What to do » Return every record below exactly as given, images excluded.

= Beginning of Section =

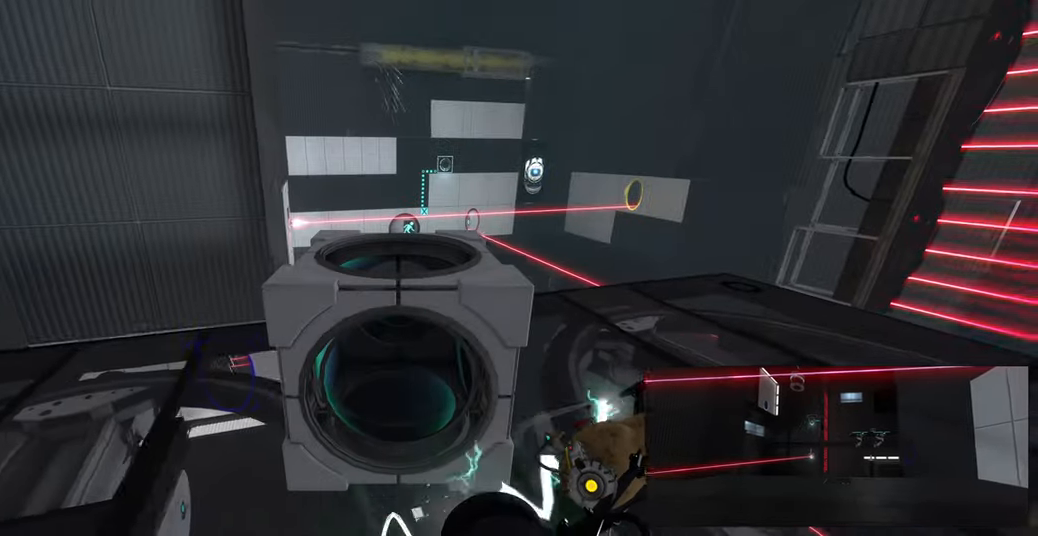
{"keys": [], "mouse": [], "events": [[317, "e", "down"], [367, "e", "up"]]}
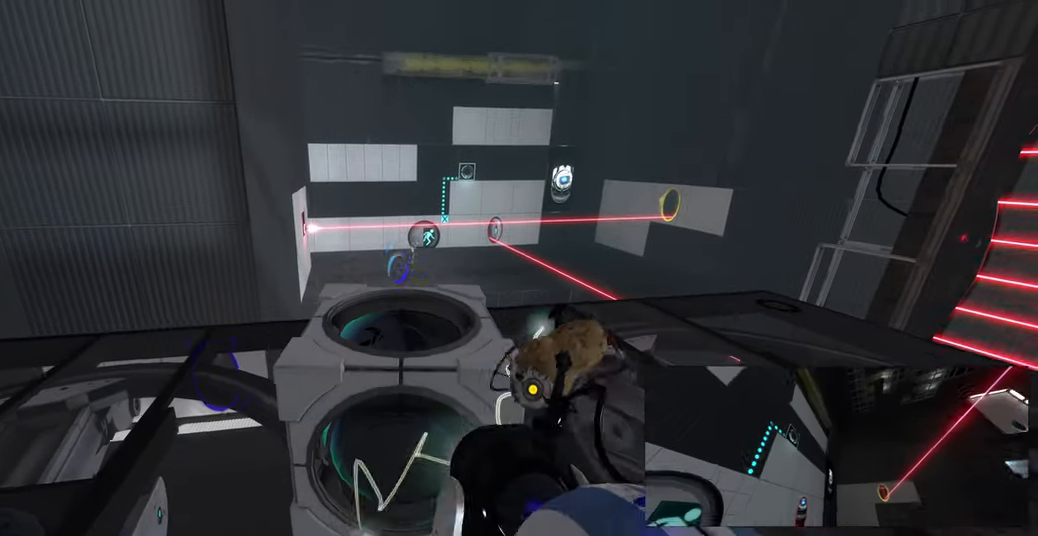
{"keys": [], "mouse": [], "events": []}
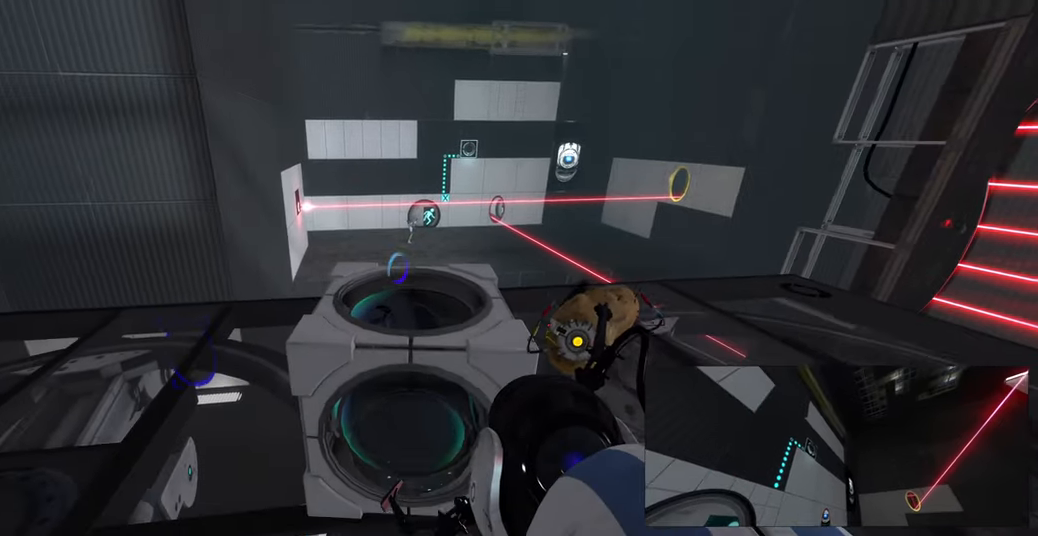
{"keys": [], "mouse": [], "events": []}
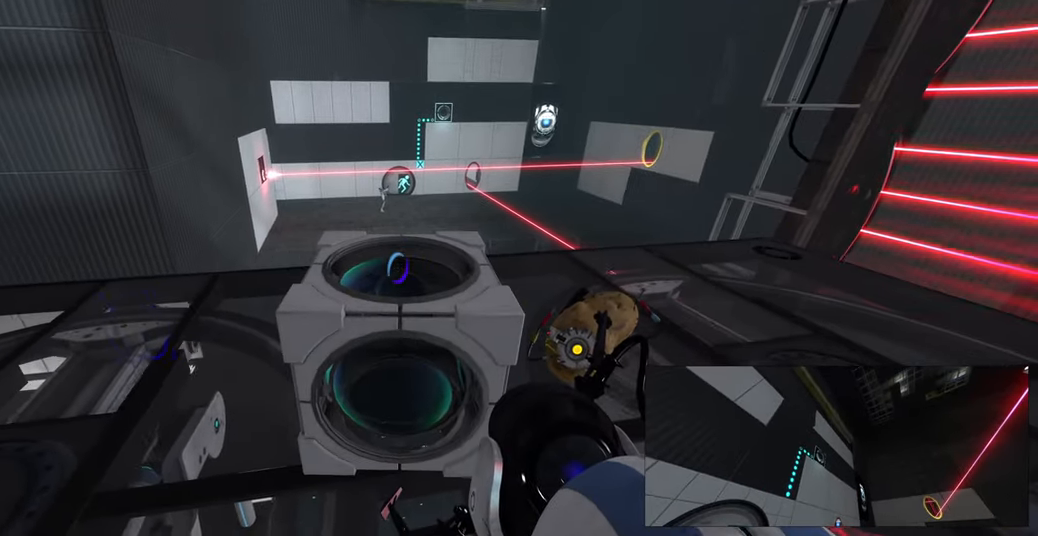
{"keys": [], "mouse": [], "events": []}
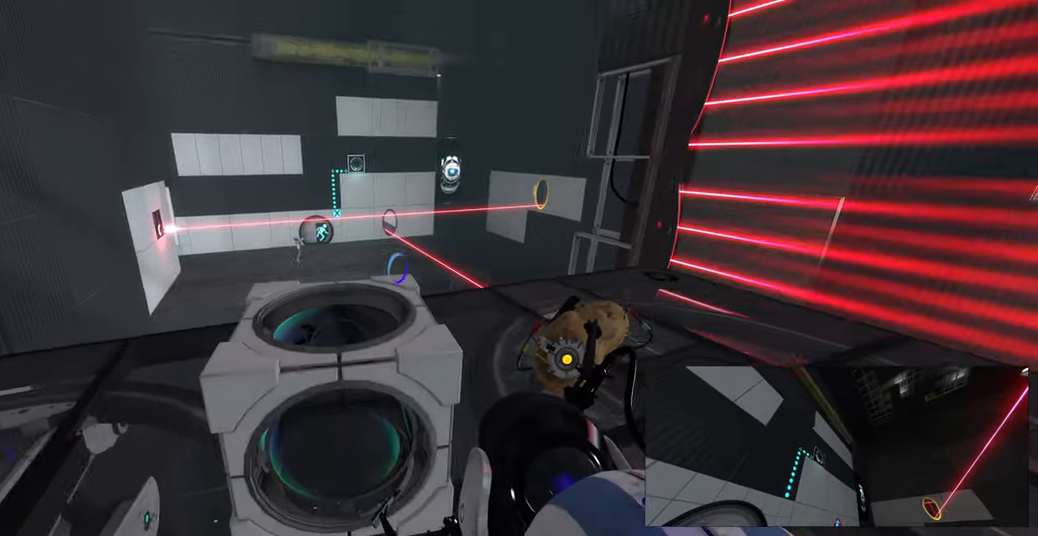
{"keys": [], "mouse": [], "events": []}
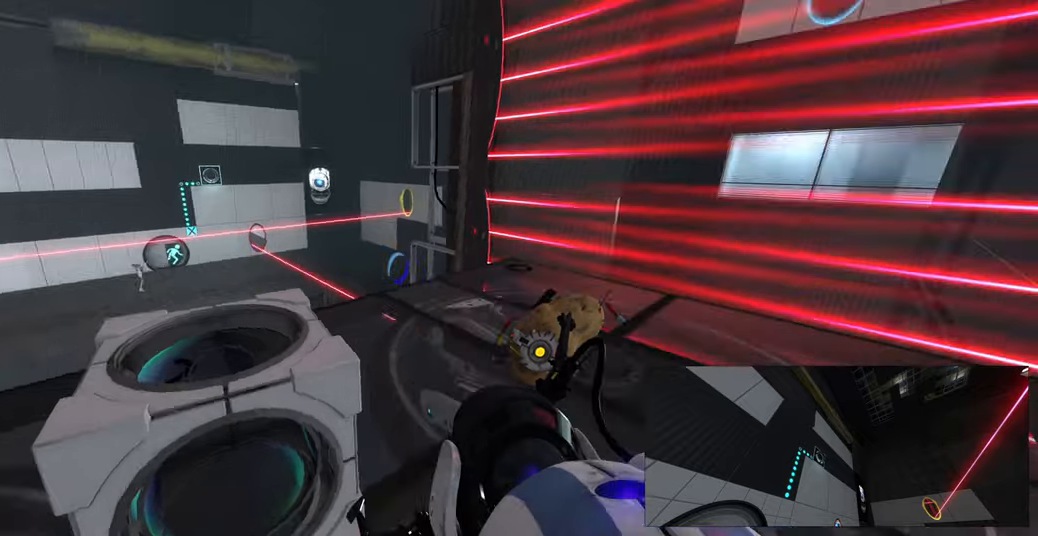
{"keys": [], "mouse": [], "events": []}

= End of Section =

Written reply »
{"keys": [], "mouse": [], "events": [[317, "e", "down"], [367, "e", "up"]]}
{"keys": [], "mouse": [], "events": []}
{"keys": [], "mouse": [], "events": []}
{"keys": [], "mouse": [], "events": []}
{"keys": [], "mouse": [], "events": []}
{"keys": [], "mouse": [], "events": []}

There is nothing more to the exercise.